Wbij sobie do lba, ze jak jestes na drodze podporzadkowanej, to masz sie
nie wpieprzac obojetnie z jaka predkoscia ktos jedzie.

  Toż właśnie to samo napisał.
  Warunkiem jest "możliwość zauważenia" - kierowca nie ma prawa wyjechać
komuś np. dlatego, że widzi iż tamten jedzie bez świateł, ale jak wyjedzie
w polu komuś bez świateł dlatego, że go *nie widział*, to winy nie
ponosi.
  To samo dotyczy jadącego z pierwszeństwem - jak wyjeżdża zza zakrętu,
autobusu czy innej zasłony, to *może* oczekiwać, że kierowcy powinni
wziąć pod uwagę iż on *mógł* tam jechać jadąc zgodnie z przepisami,
*nie może* oczekiwać, że spodziewać się go będą kierowcy którzy go
*nie* widzą *ani* nie mogą oczekiwać z okazji łamania przepisów.
  Na byle skrzyżowaniu normalnie kierujący (nie cofający itede) nie ma
obowiązku zachowania *szczególnej* ostrożności w postaci wysyłania
za wszystkie zakręty w okolicy umyślnych z komórkami (celem sprawdzenia
czy akurat jakiś pocisk ppanc się nie zbliża).

pzdr, Gotfryd

75 Data: Kwiecien 22 2010 20:55:29
Temat: Re: Motocykle są wszędzie...
Autor: Marek Dyjor 

KRZYZAK wrote:

Dnia Wed, 21 Apr 2010 21:43:35 +0200, Alek napisał(a):

To że motór był na drodze z pierwszeństwem nie oznacza jeszcze że
dźwig wymusił. Bo jeśli motór nadlatywał z obłędną prędkością to nie
sposób było na czas go dostrzec i właściwie zaplanować manewr.

Bzdura totalna. Predkosc pojazdu jadacego droga z pierwszenstwem nie
ma zadnego znaczenia.
Wbij sobie do lba, ze jak jestes na drodze podporzadkowanej, to masz
sie nie wpieprzac obojetnie z jaka predkoscia ktos jedzie.

pitu pitu, chyba u ciebie na podwórku

76 Data: Kwiecien 22 2010 21:02:52
Temat: Re: Motocykle są wszędzie...
Autor: KRZYZAK 

Dnia Thu, 22 Apr 2010 20:55:29 +0200, Marek Dyjor napisał(a):

pitu pitu, chyba u ciebie na podwórku

Nastepny kandydat do pozbawienia prawka...
Czy to nie Ty czasem proponowales egzaminy ze znajomosci przepisow?

--
usenet jest dla mieczakow
#pregierz - najlepszy kanal wsrod mezczyzn
(irc.freenode.net)

77 Data: Kwiecien 22 2010 21:32:41
Temat: Re: Motocykle są wszędzie...
Autor: 'Tom N' 

KRZYZAK w

Dnia Thu, 22 Apr 2010 20:55:29 +0200, Marek Dyjor napisał(a):

pitu pitu, chyba u ciebie na podwórku

Nastepny kandydat do pozbawienia prawka...
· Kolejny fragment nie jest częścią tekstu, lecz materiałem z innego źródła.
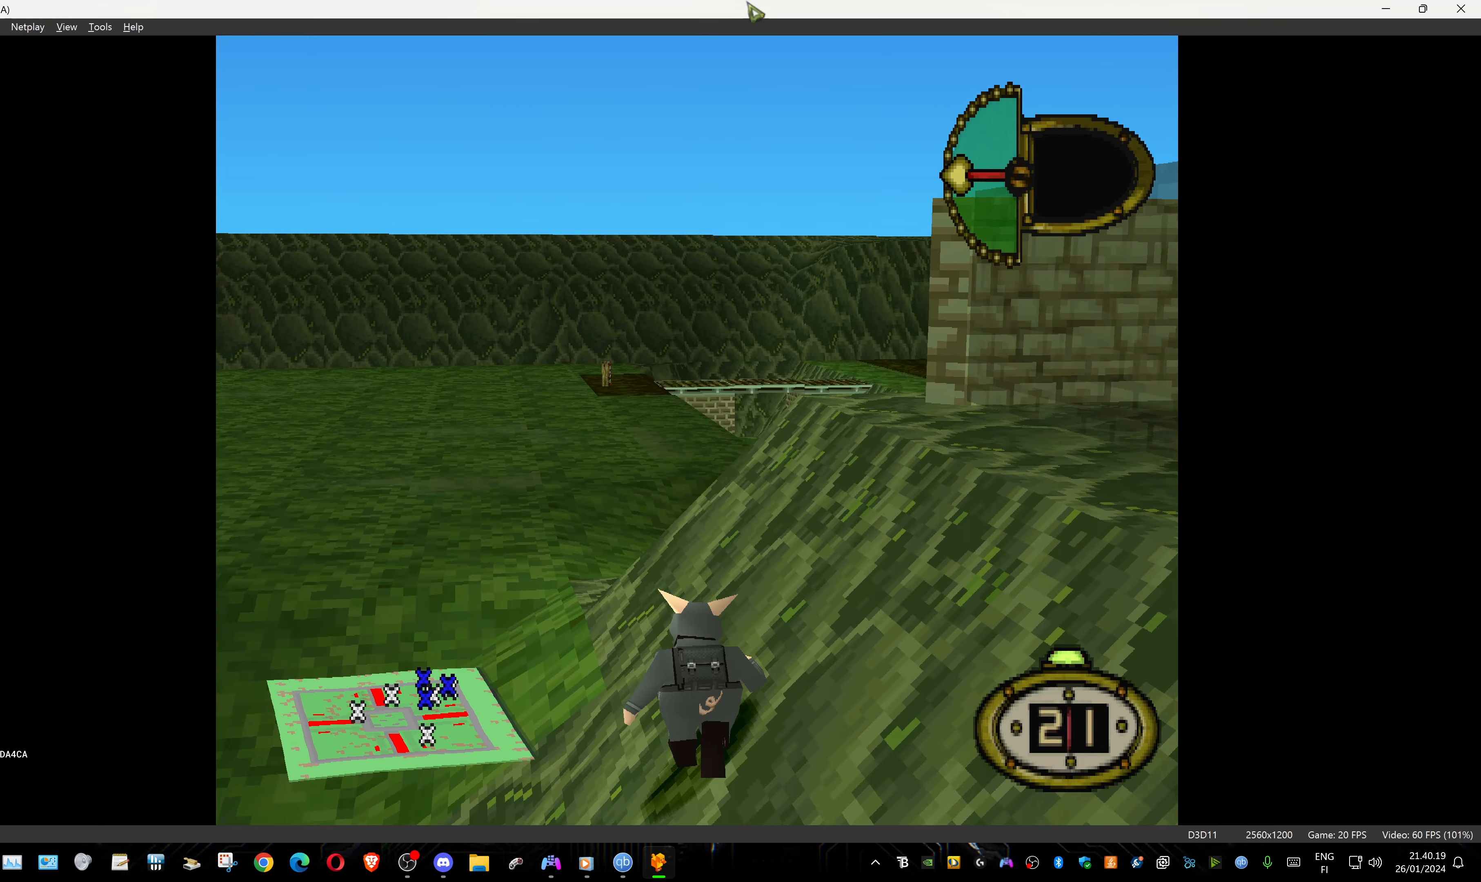
{"buttons": ["DPAD_UP", "DPAD_RIGHT"], "events": [[50, "DPAD_RIGHT", "down"]]}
Chwilę -- bardzo krótką -- zastanawiałem się dlaczego w podobny sposób nie
odpowiedziałeś Gotfrydowi.


CROSS:  pl.misc.samochody,pl.pregierz
  FUT:  pl.pregierz
--
Tomasz Nycz
[priv-- >>X-Email]

78 Data: Kwiecien 21 2010 21:57:15
Temat: Re: Motocykle są wszędzie...
Autor: jerry 


Użytkownik "WS"  napisał w wiadomości
On 21 Kwi, 21:14, "jerry"  wrote:

"Skrzyżowanie było całkowicie zamknięte",
a nie "zostało zamknięte" - w domyśle _po_ wypadku.

a na jakiej podstawie sadzisz, ze zamkneli przed wypadkiem?

Nikogo z nas nie było na miejscu, by ferować ostateczny wyrok,
ale właśnie sformułowanie "było całkowicie zamknięte" przemawia
za zamknięciem skrzyżowania dla ruchu pojazdu specjalnego
jakim jest dźwig budowlany (wolnobieżny lub o ponadnormatywnych
gabarytach). Takie zamknięcie to żaden nadzwyczajny przypadek,
tak jak idiota na motocyklu. A choć idiotów nie ma zbyt wielu,
to są tak rozmieszczeni, że wszędzie można ich spotkać.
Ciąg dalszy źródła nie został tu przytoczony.